Two young clients met with a life insurance specialist as part of the comprehensive financial planning process in our private client practice. The extract of the email below may be typical for healthy young high-income professionals as they weigh the need for life and medical insurance.
"We would like to get your perspective on life insurance. We are not able to convince ourselves that we need to spend $60k over the next 30 years for protection given that we are currently already covered by our employers. We don't intend to be self-employed anytime soon. Also if we must buy a life insurance policy, does whole life make more sense compared to a term policy? We understand that cash value products will give us a chance to recoup part of the premiums when we terminate the policy upon retirement?"
This was my reply to the couple based on my own experience before I became a financial planner.
If there was one serious "mistake" I made in my 30s, it was not purchasing my own life insurance. I was in senior executive roles with MNCs till I was 41 and relied on the employer's group life and medical benefits. Unexpectedly I decided to become self-employed in 1996. By then, I had cholesterol and adult onset of asthma. All my corporate benefits disappeared when I quit as CFO to pursue a career in financial planning as a self-employed professional. I paid $8K per year in premiums for $250K sum assured, with the loading by the insurer. I never thought in my wildest dreams that I would become self-employed. If I died till I became an employee again in 2003 (7 long years holding my breath), my wife would have had to sell the family home to pay off the $1.2M mortgage.
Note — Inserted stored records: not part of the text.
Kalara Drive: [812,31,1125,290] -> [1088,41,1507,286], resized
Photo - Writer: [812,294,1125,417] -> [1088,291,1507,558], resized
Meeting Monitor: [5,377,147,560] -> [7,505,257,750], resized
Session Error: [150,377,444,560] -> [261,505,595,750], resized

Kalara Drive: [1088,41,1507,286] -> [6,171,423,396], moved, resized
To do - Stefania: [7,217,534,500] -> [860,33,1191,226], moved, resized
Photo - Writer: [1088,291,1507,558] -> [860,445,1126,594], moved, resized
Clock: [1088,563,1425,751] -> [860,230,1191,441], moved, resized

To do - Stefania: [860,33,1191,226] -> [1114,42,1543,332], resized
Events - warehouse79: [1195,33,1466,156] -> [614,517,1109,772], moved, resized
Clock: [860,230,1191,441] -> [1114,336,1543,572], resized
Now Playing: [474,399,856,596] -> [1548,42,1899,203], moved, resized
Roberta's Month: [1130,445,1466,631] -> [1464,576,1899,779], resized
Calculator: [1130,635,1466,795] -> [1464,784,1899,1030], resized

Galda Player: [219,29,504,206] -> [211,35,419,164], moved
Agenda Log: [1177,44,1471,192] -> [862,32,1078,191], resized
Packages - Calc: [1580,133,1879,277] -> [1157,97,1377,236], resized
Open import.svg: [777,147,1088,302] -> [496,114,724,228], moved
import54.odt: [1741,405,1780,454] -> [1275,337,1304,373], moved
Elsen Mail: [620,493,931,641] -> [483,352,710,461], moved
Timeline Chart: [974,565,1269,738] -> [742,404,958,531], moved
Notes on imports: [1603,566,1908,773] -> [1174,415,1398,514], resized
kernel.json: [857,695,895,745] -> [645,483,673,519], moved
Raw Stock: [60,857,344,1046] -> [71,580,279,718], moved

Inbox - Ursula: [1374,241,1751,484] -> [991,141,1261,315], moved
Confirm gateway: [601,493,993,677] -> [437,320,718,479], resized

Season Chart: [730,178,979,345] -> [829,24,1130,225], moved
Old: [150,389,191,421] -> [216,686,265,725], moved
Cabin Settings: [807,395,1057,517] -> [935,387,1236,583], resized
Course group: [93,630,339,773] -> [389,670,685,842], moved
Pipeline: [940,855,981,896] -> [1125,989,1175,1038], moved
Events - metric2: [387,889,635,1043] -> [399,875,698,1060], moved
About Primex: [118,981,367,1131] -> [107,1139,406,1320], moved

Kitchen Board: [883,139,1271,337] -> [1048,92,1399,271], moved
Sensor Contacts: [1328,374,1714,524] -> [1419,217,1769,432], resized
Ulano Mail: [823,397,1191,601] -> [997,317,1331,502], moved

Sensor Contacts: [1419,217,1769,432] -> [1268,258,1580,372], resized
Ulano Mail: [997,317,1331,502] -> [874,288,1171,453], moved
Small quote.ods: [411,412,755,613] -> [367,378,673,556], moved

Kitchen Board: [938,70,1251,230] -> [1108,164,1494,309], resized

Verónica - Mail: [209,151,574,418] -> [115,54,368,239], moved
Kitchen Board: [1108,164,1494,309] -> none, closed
One of my existing clients, who is now 39, became my client in 2008 and purchased $500K life and $300K critical illness. She was diagnosed with lymphoma in 2010 and was able to claim the $300K for expenses covered with career changes. She is healthy now but is not insurable any more. She is well on her way to achieving financial independence and has private medical insurance if cancer or other medical issues crop up.
I strongly urge young professionals to take up the low cost term life and critical illness cover. Believe me, when you don't have the protection from an insurer, you will feel so regretful that you did not act on this important decision. Either one or both spouses may be in between jobs voluntarily or otherwise. If you have to deal with death or disease without insurance, you will have to dig into your own resources. This will have serious impact on your retirement plan and other financial goals. Seek advice and protect yourself. Learn from the experience of others. Regret has no place in our lives.